*** Opening of THE INPUT ***

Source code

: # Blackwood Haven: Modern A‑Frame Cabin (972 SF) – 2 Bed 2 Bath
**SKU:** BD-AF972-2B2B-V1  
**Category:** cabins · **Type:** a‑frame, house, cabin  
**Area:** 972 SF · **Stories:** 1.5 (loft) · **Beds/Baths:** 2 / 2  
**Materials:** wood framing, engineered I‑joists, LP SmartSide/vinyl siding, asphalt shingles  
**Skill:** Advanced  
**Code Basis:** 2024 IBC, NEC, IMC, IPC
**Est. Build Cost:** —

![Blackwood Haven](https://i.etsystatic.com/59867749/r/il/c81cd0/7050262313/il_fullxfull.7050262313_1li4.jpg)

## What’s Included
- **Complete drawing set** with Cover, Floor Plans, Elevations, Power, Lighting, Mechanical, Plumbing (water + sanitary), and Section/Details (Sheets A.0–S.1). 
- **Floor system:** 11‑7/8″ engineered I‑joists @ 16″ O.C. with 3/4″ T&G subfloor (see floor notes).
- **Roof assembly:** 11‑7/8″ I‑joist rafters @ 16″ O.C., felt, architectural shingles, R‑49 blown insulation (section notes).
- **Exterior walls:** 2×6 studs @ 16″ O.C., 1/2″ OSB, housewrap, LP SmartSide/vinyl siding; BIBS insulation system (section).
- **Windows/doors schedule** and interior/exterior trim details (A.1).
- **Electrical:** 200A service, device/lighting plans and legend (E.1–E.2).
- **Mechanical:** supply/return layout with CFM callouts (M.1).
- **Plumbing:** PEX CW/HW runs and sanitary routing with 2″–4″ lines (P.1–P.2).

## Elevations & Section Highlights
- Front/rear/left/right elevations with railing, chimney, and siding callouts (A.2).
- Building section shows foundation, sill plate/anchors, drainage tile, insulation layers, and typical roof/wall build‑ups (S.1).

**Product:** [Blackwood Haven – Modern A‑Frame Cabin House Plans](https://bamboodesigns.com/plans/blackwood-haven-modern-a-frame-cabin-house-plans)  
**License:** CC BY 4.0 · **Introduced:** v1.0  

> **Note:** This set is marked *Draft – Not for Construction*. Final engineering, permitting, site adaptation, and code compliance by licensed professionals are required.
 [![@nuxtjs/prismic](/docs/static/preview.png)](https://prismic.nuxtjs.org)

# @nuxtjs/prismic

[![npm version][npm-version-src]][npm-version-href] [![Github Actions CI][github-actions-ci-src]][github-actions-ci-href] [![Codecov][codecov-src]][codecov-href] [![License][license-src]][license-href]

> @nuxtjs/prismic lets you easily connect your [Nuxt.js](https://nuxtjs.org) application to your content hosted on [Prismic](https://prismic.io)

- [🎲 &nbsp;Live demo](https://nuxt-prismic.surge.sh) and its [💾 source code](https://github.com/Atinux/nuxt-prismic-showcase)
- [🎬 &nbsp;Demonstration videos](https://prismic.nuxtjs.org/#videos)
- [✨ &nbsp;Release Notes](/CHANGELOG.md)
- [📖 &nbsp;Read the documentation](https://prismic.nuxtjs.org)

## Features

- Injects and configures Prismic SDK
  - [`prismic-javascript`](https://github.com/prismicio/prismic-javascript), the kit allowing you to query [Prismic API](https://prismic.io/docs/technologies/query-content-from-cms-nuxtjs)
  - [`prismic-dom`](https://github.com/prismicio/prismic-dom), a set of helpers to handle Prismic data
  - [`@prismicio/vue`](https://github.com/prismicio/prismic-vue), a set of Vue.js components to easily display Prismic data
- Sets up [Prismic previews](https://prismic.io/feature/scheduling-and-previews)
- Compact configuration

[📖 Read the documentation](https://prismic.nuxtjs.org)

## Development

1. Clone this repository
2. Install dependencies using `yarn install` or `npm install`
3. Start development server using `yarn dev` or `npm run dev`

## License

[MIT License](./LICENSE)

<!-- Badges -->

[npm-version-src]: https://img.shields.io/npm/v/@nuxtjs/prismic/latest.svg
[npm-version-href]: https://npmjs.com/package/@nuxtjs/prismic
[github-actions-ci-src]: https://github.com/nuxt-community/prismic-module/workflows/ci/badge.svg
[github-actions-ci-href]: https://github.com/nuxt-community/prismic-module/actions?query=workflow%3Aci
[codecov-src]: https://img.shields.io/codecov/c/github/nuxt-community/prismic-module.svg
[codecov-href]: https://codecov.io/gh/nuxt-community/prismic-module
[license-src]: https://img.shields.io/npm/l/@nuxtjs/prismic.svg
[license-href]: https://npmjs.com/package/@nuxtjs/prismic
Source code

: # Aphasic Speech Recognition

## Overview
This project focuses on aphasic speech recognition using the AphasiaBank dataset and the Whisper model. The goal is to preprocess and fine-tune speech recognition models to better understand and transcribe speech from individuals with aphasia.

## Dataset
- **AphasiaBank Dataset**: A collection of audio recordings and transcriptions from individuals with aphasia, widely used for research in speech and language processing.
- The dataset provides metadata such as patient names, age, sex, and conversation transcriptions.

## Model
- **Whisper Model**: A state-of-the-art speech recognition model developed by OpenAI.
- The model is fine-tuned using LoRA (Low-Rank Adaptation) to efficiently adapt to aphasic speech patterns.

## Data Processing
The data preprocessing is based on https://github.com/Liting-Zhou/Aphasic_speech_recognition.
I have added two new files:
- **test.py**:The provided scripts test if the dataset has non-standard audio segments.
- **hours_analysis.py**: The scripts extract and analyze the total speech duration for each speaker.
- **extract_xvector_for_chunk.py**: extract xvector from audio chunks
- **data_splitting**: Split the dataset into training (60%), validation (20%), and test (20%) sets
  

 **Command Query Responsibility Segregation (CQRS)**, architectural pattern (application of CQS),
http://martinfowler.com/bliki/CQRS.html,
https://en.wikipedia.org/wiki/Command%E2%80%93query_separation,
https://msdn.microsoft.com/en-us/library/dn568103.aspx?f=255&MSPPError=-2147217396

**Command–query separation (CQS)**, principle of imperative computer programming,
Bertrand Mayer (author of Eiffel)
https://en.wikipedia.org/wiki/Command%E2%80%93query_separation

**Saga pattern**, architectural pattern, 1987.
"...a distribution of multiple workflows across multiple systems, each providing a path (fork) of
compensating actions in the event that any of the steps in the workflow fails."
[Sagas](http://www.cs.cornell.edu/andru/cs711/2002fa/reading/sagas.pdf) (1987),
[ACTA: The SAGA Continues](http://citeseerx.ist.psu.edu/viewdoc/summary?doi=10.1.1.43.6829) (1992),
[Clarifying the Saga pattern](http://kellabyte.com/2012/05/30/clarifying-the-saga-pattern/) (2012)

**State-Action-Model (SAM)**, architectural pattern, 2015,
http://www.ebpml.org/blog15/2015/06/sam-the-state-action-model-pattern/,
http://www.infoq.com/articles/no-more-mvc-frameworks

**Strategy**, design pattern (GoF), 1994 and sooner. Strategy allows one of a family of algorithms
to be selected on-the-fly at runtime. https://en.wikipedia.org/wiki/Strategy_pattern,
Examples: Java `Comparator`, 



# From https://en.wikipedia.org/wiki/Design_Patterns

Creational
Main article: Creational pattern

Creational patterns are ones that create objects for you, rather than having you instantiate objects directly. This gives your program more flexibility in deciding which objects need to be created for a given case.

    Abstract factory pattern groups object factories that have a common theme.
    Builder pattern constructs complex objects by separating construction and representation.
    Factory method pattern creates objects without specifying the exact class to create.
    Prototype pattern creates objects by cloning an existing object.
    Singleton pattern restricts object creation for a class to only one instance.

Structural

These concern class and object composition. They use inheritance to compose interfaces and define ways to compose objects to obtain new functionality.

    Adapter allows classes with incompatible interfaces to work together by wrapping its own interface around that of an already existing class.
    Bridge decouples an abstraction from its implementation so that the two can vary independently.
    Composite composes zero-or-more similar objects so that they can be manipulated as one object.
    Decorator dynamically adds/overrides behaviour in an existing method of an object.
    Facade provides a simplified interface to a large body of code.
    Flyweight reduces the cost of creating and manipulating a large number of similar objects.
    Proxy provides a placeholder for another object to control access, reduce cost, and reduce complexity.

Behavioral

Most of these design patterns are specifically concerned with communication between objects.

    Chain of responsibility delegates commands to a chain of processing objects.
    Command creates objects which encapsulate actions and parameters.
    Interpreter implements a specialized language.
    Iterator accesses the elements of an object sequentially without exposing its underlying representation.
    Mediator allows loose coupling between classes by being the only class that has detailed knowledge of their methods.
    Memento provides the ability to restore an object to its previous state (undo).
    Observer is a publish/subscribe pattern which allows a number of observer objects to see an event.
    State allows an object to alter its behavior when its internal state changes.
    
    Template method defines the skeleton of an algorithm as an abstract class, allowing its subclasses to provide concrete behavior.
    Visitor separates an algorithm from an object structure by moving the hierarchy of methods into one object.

*** Close of THE INPUT ***

• **WHAT THE EXERCISE ASKS**
Identify every line above with the string "codecov" in it. Copy those lines.

• **EXPECTED OUTPUT**
[![npm version][npm-version-src]][npm-version-href] [![Github Actions CI][github-actions-ci-src]][github-actions-ci-href] [![Codecov][codecov-src]][codecov-href] [![License][license-src]][license-href]
[codecov-src]: https://img.shields.io/codecov/c/github/nuxt-community/prismic-module.svg
[codecov-href]: https://codecov.io/gh/nuxt-community/prismic-module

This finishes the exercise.